**Data for processing:**
━━━
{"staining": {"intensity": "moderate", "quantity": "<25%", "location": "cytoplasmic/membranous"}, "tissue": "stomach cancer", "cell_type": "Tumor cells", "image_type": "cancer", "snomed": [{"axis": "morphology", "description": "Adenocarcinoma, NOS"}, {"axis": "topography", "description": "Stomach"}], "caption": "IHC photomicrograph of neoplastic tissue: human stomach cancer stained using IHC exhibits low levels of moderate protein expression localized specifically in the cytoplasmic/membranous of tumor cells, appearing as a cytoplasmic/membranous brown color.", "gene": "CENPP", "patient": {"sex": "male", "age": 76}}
━━━
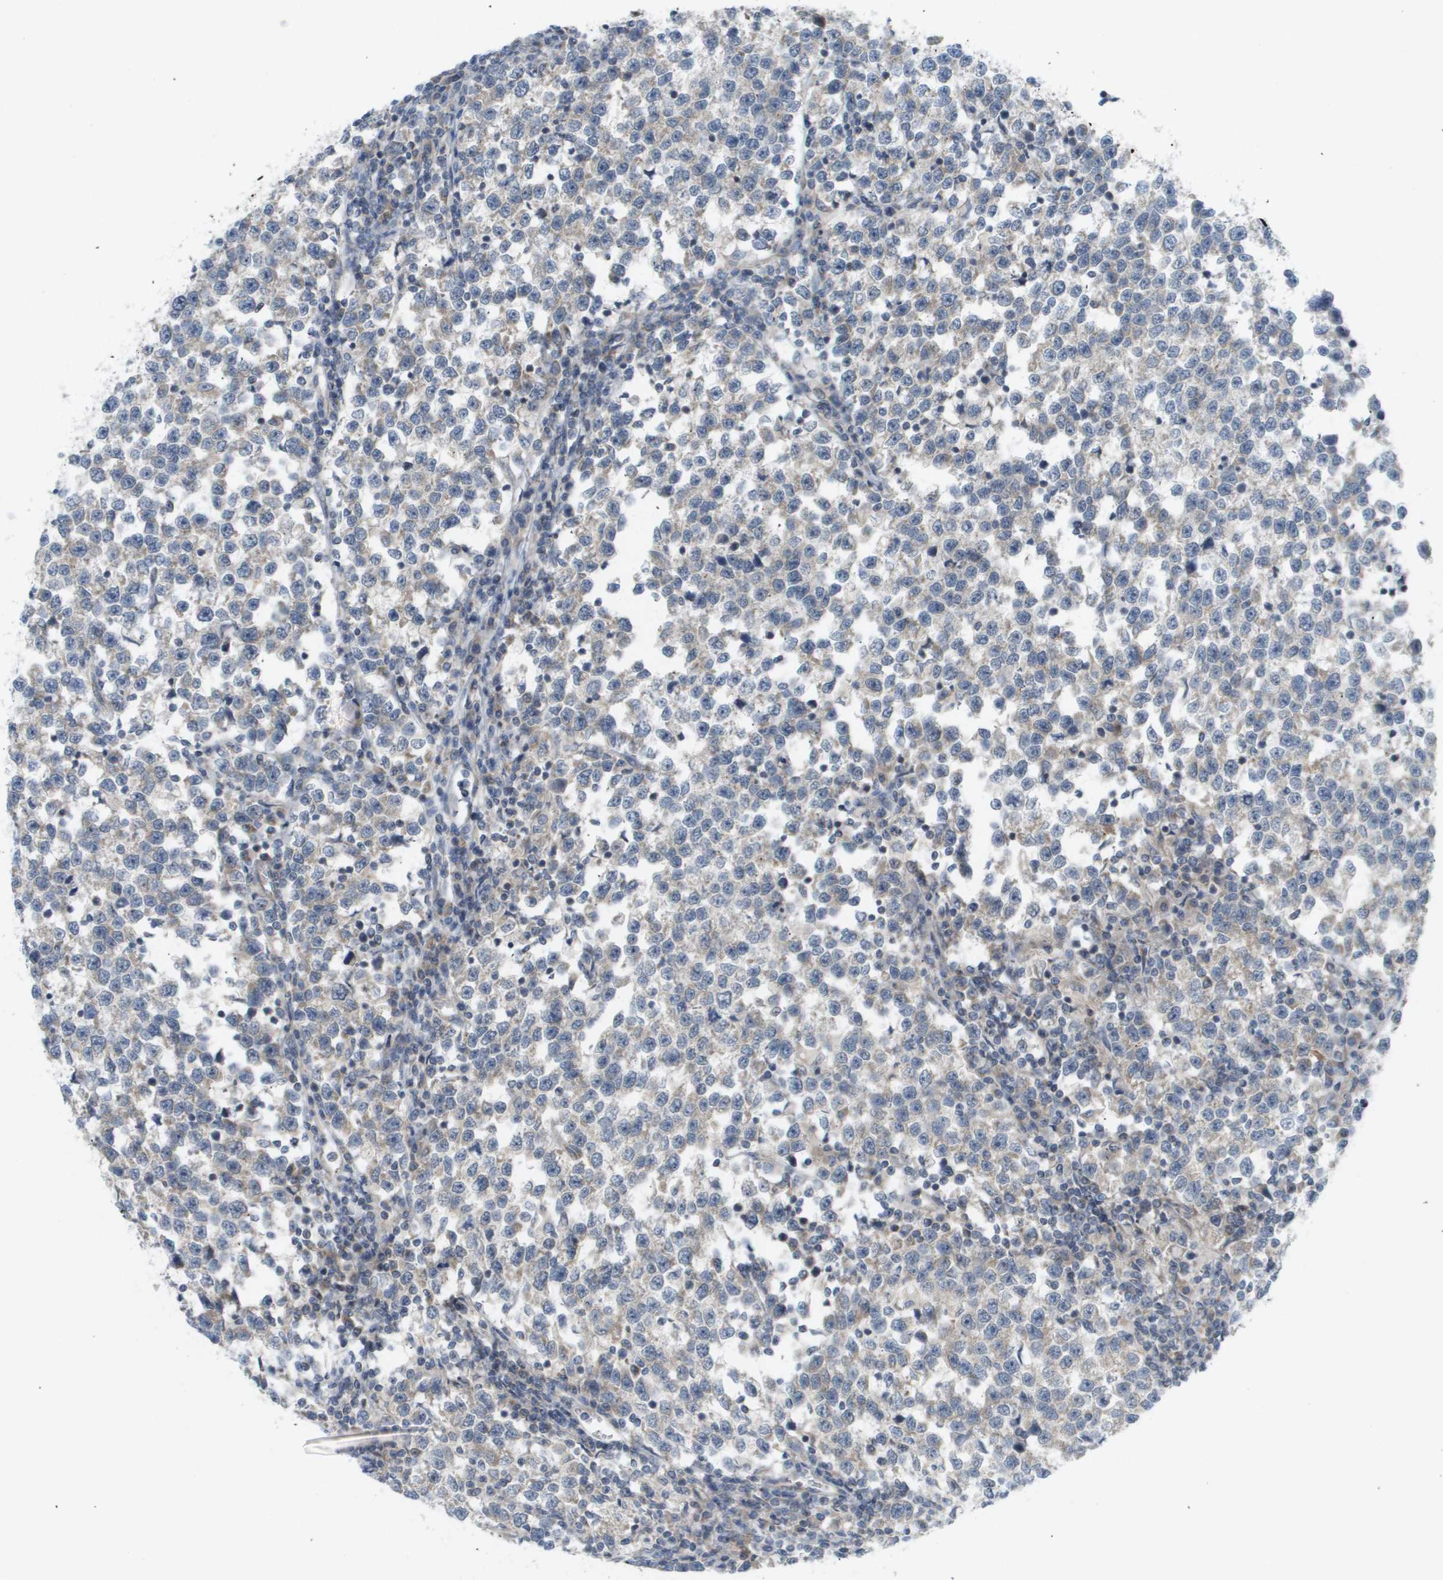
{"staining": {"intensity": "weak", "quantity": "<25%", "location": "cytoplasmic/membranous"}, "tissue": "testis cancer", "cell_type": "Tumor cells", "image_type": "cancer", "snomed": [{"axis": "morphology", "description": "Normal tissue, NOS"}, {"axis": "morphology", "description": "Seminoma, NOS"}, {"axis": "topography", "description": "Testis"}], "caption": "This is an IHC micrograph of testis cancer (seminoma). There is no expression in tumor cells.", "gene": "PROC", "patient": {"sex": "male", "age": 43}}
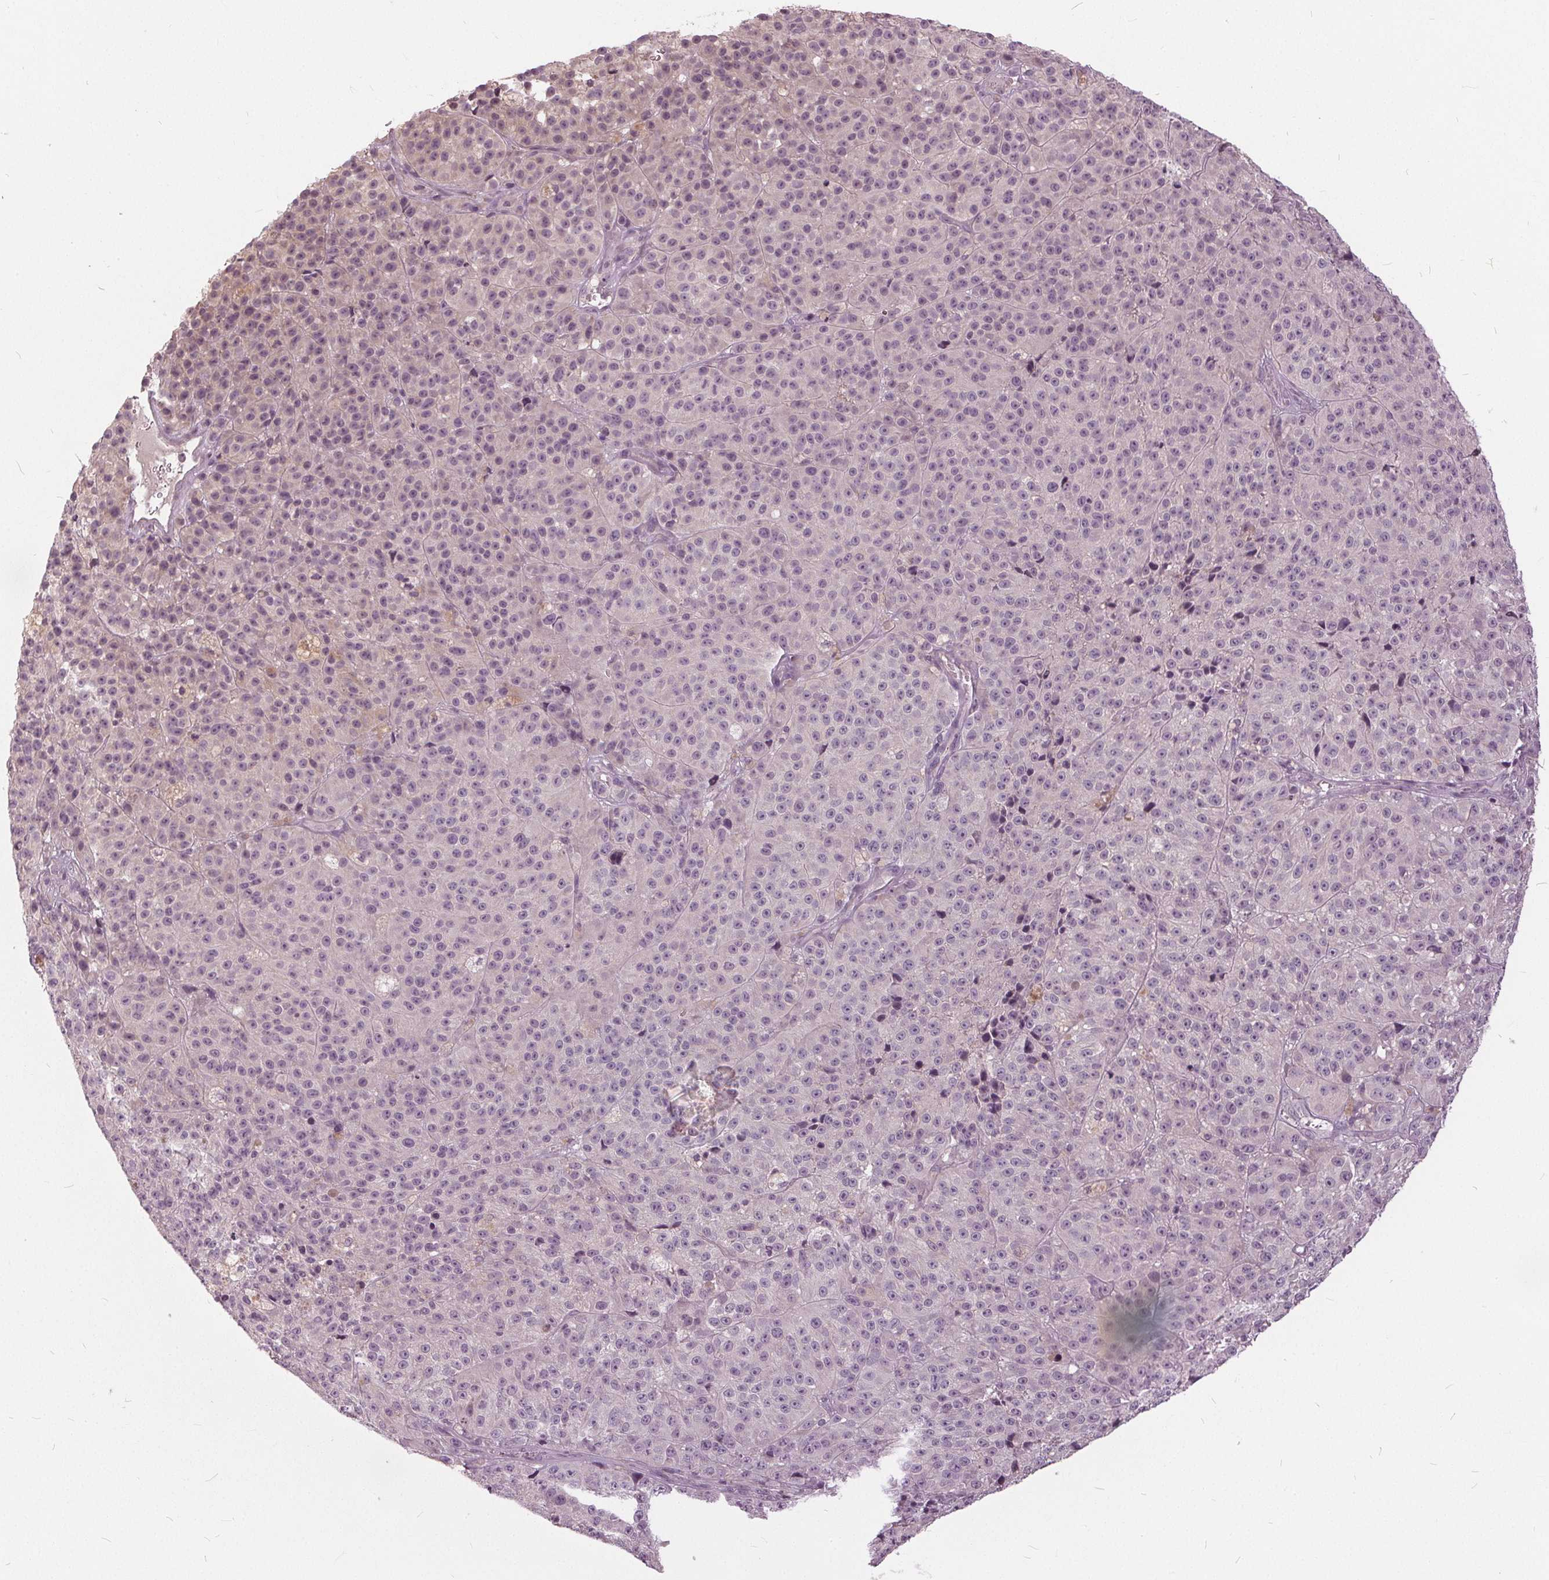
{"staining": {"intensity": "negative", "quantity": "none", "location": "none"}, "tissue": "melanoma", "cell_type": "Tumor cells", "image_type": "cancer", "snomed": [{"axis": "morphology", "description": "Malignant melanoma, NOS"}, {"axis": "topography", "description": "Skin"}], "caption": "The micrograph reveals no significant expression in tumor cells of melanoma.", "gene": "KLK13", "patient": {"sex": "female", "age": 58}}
━━━
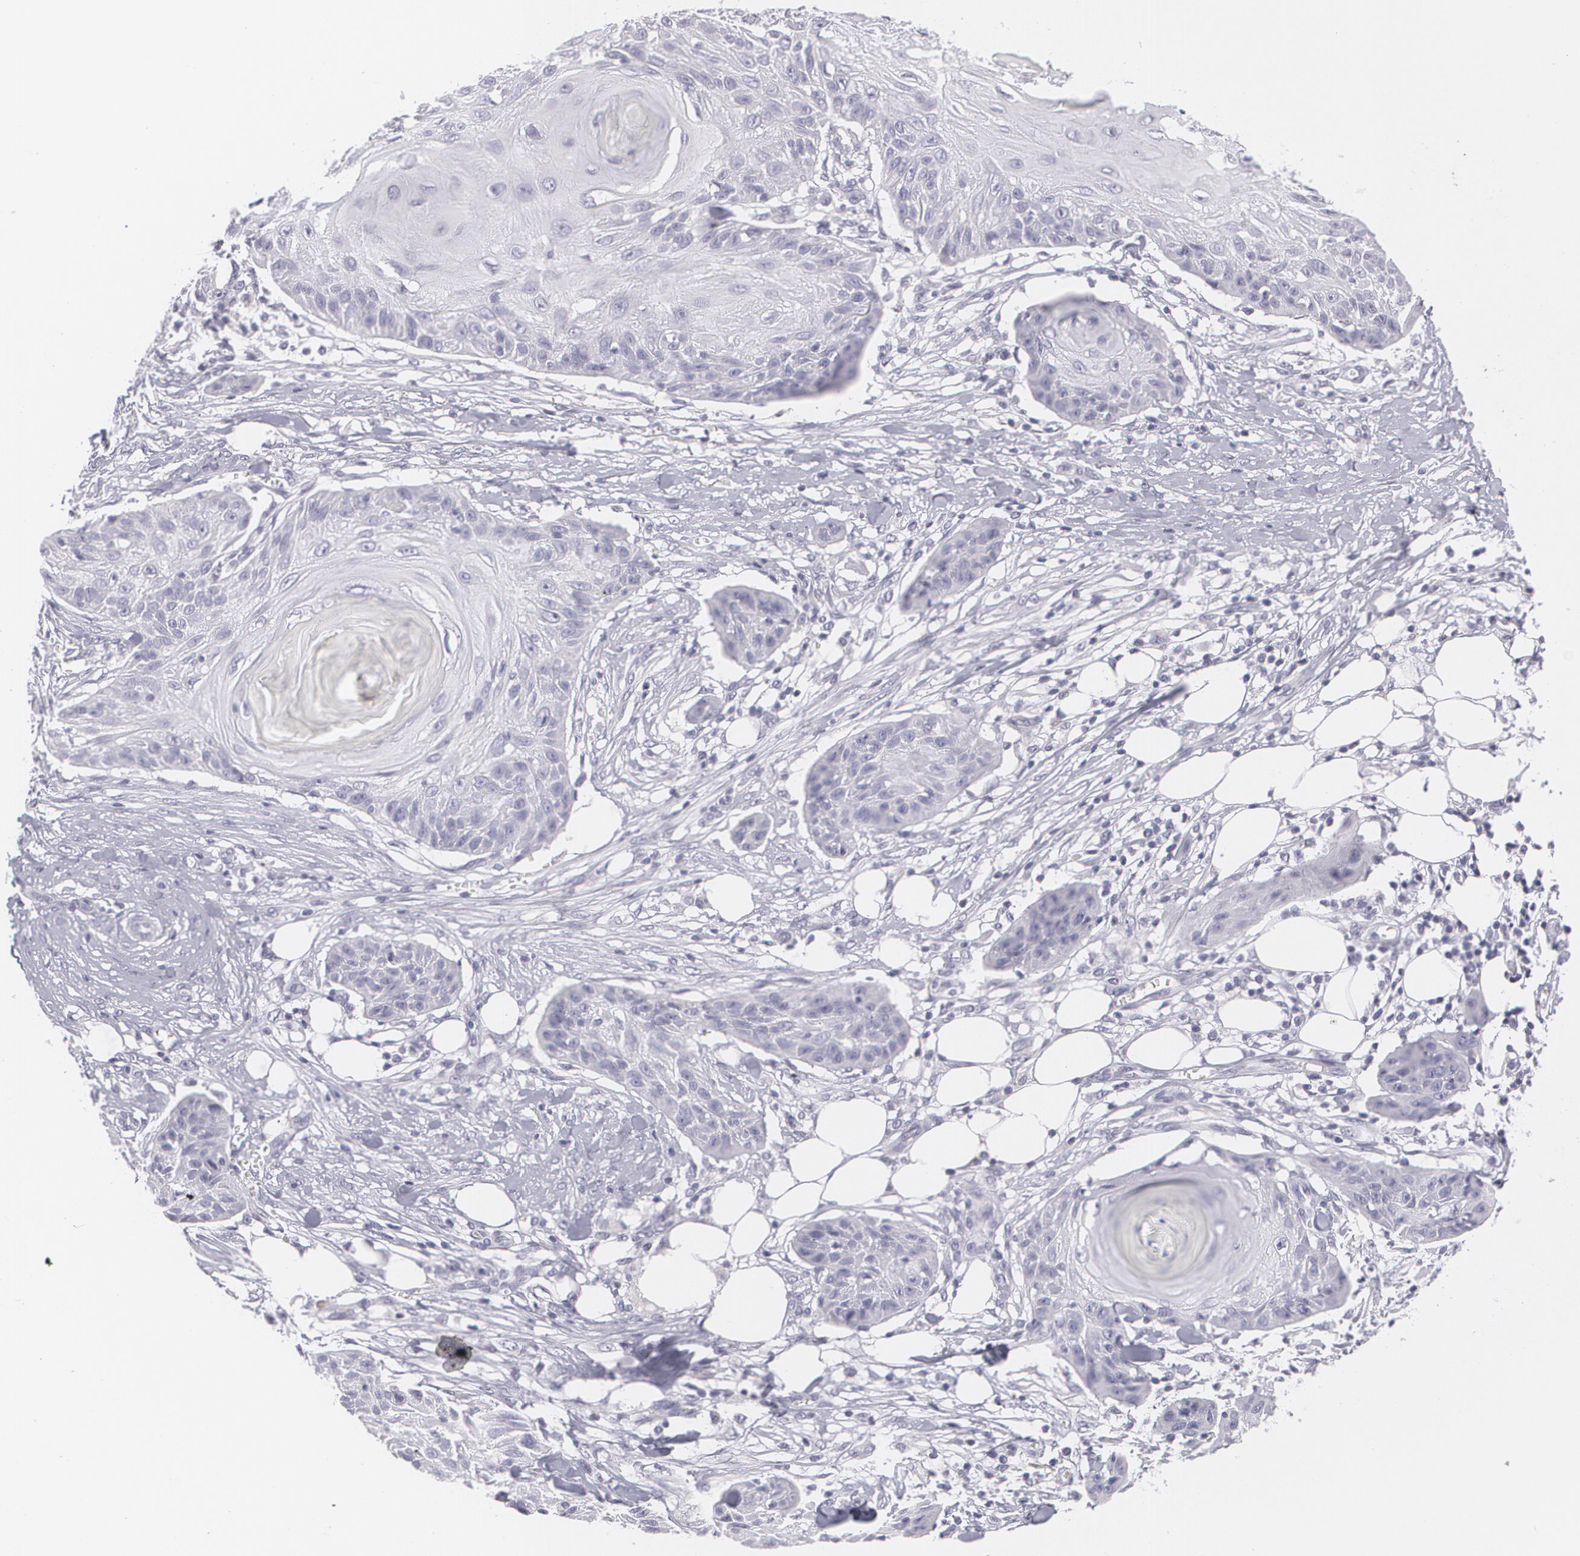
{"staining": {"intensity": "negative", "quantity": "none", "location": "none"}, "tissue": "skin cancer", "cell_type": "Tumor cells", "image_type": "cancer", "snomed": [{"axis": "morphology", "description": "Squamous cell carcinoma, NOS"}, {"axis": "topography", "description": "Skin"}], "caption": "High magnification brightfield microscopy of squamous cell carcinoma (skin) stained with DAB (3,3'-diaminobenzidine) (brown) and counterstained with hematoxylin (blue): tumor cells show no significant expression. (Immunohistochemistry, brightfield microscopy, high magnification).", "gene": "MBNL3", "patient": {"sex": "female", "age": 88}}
━━━
Copy every line of the listing that contains the word "negative".

{"staining": {"intensity": "negative", "quantity": "none", "location": "none"}, "tissue": "melanoma", "cell_type": "Tumor cells", "image_type": "cancer", "snomed": [{"axis": "morphology", "description": "Malignant melanoma, NOS"}, {"axis": "topography", "description": "Skin"}], "caption": "The micrograph reveals no significant expression in tumor cells of melanoma.", "gene": "KLK13", "patient": {"sex": "female", "age": 58}}
{"staining": {"intensity": "negative", "quantity": "none", "location": "none"}, "tissue": "skin cancer", "cell_type": "Tumor cells", "image_type": "cancer", "snomed": [{"axis": "morphology", "description": "Squamous cell carcinoma, NOS"}, {"axis": "topography", "description": "Skin"}], "caption": "High magnification brightfield microscopy of squamous cell carcinoma (skin) stained with DAB (3,3'-diaminobenzidine) (brown) and counterstained with hematoxylin (blue): tumor cells show no significant expression. (Immunohistochemistry, brightfield microscopy, high magnification).", "gene": "MBNL3", "patient": {"sex": "female", "age": 88}}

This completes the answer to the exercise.